To See and Be Seen by Conor Collins

Inspired by the Queer Up North archive, Conor Collins explores queer identity, visibility and belonging through a powerful new body of work.
Wed 8 Jul 10:00 - Sat 31 Oct 10:00
Wed 8 Jul
-
Sat 31 Oct
From 10:00
  • Wed 8 Jul
    -
    Sat 31 Oct
    From 10:00
    Granada Foundation Galleries
    Open

Discover Conor Collin's new exhibition

Conor Collins’ first solo exhibition is born from a deep exploration of the Queer Up North archive, responding to stories, people and moments found in the archive.

Some are loud.
Some whisper.
Almost all refuse to behave themselves.
At its heart is a simple but urgent idea: to see and to be seen.

Here, identity is not fixed or easily defined. It is something shaped daily: performed, protected, revealed, and sometimes concealed. Visibility runs through the work as both liberation and risk. To be seen can be powerful. It can also be dangerous. Within this tension, people still created, performed, loved, and refused to disappear.

The works in this exhibition explore that complexity through moments of courage, creativity, and resistance.
This body of work asks what it means to truly see another person. Not to glance or categorise, but to recognise their humanity in all its depth and contradiction.

It also reflects on the role of the archive itself, as a space that preserves not just events, but presence. A space that insists these lives mattered and continue to matter.

You are invited to spend time here and encounter the stories within it differently.
Not as distant history, but as lives that echo with something deeply familiar: the desire to be known, to be remembered, and to be seen.

To See and Be Seen by Conor Collins

Free to attend, drop by to our Granada Foundation Galleries on Level 1 and 2.

No booking required.

In the words of the artist

‘There are people who paint flowers, there are people who paint landscapes. I find myself painting that which refuses explanation. The things that do not sit still long enough to be named properly. The glance that arrives before certainty. The body that has to keep introducing itself to a world determined to mishear it.

The works in To See and Be Seen come out of Manchester’s Queer Up North archive. An archive full of evidence that queer life has never been quiet, even when it was being told to be.

§ **Task requirements**:
A – In the exhibition description, starting with "You are invited" and going on through "told to be.", write the passage out again, changing "flowers" to "portraits".
B – According to the exhibition description, on which levels are the Granada Foundation Galleries located?

§ **Dataset rows**:
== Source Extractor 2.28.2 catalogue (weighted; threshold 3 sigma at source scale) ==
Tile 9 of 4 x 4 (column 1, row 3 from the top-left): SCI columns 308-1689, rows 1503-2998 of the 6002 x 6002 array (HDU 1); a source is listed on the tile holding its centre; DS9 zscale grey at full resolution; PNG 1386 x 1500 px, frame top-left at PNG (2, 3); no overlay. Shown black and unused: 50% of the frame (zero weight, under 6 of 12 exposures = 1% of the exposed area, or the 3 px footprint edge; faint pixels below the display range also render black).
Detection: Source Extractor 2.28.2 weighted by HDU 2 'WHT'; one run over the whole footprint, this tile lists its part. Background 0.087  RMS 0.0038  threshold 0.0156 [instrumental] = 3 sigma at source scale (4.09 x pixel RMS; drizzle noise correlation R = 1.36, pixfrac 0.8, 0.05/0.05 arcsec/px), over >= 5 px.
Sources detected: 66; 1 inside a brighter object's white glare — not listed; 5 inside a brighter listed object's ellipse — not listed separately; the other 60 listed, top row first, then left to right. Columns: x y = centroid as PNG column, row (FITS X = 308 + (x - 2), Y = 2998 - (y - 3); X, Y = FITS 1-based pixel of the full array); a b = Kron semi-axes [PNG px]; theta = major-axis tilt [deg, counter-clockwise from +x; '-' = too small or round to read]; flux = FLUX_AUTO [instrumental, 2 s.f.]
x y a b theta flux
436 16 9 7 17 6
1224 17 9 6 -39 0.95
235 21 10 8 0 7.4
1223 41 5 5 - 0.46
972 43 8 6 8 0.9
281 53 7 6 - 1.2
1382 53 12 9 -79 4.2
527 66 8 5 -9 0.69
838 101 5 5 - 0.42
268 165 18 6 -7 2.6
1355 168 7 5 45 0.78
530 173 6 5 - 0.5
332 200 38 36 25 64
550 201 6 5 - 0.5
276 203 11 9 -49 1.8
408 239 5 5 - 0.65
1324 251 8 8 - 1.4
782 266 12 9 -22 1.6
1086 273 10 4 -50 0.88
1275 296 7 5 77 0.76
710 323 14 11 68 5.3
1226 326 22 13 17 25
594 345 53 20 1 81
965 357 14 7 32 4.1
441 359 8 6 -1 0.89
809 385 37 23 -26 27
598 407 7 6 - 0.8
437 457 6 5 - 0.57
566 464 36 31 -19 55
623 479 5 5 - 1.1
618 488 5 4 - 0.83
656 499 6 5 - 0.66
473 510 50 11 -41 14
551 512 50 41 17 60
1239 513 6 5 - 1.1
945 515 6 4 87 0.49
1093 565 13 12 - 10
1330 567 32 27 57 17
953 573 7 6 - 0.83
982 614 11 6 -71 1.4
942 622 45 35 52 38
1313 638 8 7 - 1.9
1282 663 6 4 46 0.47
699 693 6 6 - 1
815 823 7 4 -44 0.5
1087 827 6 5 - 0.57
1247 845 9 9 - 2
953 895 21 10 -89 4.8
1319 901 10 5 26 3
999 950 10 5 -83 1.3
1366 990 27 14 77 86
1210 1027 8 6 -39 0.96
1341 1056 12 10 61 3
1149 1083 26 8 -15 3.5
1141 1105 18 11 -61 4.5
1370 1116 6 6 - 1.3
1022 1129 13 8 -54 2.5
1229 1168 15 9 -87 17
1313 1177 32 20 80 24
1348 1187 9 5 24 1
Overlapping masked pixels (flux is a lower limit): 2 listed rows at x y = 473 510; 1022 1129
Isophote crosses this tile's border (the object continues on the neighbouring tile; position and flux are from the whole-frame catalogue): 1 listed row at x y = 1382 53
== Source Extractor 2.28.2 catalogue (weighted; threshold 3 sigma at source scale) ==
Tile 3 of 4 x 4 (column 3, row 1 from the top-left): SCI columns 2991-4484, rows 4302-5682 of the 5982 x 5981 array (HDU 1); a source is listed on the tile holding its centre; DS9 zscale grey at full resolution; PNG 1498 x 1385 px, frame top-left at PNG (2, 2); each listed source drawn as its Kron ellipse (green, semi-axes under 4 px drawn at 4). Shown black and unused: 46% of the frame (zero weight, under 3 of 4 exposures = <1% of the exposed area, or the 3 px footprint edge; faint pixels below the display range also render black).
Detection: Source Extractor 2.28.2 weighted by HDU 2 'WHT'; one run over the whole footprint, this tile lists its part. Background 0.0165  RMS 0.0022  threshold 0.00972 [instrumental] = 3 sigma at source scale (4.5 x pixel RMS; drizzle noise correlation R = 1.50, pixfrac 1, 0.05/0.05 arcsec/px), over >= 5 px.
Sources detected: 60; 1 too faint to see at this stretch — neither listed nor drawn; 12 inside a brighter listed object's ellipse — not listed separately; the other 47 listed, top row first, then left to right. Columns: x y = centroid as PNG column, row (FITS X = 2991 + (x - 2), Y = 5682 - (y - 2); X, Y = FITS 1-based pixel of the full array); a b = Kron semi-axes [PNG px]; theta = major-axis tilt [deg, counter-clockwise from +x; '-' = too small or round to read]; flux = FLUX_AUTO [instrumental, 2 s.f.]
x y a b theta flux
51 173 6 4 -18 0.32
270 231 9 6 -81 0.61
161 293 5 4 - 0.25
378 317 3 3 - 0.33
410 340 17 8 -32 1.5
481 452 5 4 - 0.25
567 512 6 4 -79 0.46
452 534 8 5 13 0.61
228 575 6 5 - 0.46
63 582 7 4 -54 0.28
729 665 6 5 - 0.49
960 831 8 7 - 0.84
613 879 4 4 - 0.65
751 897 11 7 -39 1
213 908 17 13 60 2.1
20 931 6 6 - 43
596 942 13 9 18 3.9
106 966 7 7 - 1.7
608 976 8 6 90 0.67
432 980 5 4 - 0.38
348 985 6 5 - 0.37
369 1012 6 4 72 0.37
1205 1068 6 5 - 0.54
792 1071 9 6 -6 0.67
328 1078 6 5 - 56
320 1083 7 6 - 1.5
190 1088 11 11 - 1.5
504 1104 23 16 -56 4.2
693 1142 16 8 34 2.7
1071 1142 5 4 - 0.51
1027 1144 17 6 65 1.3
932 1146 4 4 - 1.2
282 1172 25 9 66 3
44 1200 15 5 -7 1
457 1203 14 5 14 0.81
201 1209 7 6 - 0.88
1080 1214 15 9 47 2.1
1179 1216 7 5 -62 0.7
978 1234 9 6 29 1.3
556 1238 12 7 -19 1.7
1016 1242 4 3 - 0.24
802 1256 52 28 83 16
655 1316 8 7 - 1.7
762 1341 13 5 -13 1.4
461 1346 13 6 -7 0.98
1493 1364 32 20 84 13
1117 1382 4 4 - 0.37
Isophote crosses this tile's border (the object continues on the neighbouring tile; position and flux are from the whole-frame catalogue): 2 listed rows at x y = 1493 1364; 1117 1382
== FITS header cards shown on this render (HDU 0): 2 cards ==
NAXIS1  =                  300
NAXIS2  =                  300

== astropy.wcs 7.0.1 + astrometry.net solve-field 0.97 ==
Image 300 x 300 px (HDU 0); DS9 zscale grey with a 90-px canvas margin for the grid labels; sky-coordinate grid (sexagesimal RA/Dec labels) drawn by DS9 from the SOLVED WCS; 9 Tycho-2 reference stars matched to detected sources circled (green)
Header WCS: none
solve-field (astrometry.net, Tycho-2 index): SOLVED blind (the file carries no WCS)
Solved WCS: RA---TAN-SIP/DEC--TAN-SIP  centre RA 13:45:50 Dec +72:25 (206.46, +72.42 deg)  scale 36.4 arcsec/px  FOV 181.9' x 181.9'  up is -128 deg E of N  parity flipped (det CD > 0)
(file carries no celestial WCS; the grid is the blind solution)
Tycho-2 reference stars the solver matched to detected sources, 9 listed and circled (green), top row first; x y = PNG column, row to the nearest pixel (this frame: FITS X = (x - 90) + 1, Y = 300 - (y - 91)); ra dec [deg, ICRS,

§ **Answers to each task**:
A –
You are invited to spend time here and encounter the stories within it differently.
Not as distant history, but as lives that echo with something deeply familiar: the desire to be known, to be remembered, and to be seen.

To See and Be Seen by Conor Collins

Free to attend, drop by to our Granada Foundation Galleries on Level 1 and 2.

No booking required.

In the words of the artist

‘There are people who paint portraits, there are people who paint landscapes. I find myself painting that which refuses explanation. The things that do not sit still long enough to be named properly. The glance that arrives before certainty. The body that has to keep introducing itself to a world determined to mishear it.

The works in To See and Be Seen come out of Manchester’s Queer Up North archive. An archive full of evidence that queer life has never been quiet, even when it was being told to be.

B – Level 1 and 2.